'Draw me a picture,' say scientists: Computer may respond
Like the rest of us, scientists wish they could just ask a computer a question and have it respond with an answer presented in an easy-to-understand picture. Today's visualization tools can translate huge raw data sets into graphs and maps—but most scientists lack the time and training to use the tools effectively.
The National Science Foundation has awarded a $300,000 grant to the University of Illinois at Chicago and the University of Hawaii to take the first steps towards developing a computer that can take data and produce meaningful visualizations based on natural language requests, accompanied by common gestures like pointing.
With nearly a third of the human brain devoted to processing visual stimuli, vision has always been our dominant way of acquiring information. Visualization is the most effective means of converting raw data into insight that can support scientific discovery, says Andrew Johnson, director of research at UIC's Electronic Visualization Laboratory.
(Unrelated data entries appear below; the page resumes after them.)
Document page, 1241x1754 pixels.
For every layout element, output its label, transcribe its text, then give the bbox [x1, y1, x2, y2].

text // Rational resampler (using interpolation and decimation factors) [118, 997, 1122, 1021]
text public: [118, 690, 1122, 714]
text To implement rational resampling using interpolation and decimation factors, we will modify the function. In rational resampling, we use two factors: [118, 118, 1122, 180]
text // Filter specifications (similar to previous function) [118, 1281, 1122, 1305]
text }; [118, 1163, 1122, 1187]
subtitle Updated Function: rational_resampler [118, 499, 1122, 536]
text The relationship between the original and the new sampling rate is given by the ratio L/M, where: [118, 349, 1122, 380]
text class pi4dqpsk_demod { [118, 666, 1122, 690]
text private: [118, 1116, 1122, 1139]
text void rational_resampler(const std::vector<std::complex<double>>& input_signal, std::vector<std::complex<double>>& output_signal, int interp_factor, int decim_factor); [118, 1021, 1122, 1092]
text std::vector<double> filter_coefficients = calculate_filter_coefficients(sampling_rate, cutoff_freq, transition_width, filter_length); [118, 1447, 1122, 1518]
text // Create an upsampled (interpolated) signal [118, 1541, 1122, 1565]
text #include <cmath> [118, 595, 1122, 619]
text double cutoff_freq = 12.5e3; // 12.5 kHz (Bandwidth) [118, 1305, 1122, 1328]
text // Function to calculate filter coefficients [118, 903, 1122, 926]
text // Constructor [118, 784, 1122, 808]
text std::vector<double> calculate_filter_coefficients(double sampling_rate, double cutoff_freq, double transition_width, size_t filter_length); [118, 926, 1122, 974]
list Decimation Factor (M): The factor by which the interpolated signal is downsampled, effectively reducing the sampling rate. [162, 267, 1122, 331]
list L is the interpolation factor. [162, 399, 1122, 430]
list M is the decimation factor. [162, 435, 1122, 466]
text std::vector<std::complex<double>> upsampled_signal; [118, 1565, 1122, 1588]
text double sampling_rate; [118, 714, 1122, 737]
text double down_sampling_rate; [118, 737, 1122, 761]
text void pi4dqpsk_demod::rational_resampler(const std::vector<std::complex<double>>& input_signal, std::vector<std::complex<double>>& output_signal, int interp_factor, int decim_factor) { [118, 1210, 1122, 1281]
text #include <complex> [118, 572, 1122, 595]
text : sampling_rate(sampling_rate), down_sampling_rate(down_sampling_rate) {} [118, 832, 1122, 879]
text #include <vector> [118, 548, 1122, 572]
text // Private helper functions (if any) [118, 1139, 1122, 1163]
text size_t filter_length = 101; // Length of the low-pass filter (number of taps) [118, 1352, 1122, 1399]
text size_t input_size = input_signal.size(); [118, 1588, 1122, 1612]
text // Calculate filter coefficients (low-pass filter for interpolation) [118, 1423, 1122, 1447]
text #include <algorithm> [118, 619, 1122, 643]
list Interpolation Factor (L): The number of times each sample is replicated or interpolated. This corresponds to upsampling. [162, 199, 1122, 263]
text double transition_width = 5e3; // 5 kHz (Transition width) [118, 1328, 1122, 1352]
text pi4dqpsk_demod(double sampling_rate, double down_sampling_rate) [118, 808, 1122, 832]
"Today, with big data, you really need to be using visualizations to help you figure out what it is you're looking at," said Johnson, who is a co-principal investigator on the NSF grant. "Visualization should be interactive; a dynamic process. We want scientists to be able get ideas out there quickly."
"The object is to make it more like a conversation with a person in the room," said Barbara Di Eugenio, UIC professor of computer science and principal investigator on the grant. "'Can we recolor that? What if we moved it this way, or inverted that axis?'"
"We also don't want to require explicit questions," she said. "The goal is for the computer to be able to interpret even indirect questions, like ' It would be better to show salinity only at 10 meters', or even statements that hint at something, and put together the visualization."
From a simple, early effort, the researchers are now moving to the next level with visualizations that are much more complex, said Johnson.
Johnson says scientific papers often include graphs that are added after the paper is written and contribute little to the science. They are mostly created using everyday software.
"Today, [Microsoft] Excel is the most common graphing tool for scientists," Johnson said. "It's easy to use, but it's hard to use to do science. We're dealing with an explosion of the data—the amount, and complexity, and rate is exploding so fast. Excel just can't keep up."
But, Johnson said, "Imagine if you had the computer behind you, helping you to see your data—it could really push scientific discovery."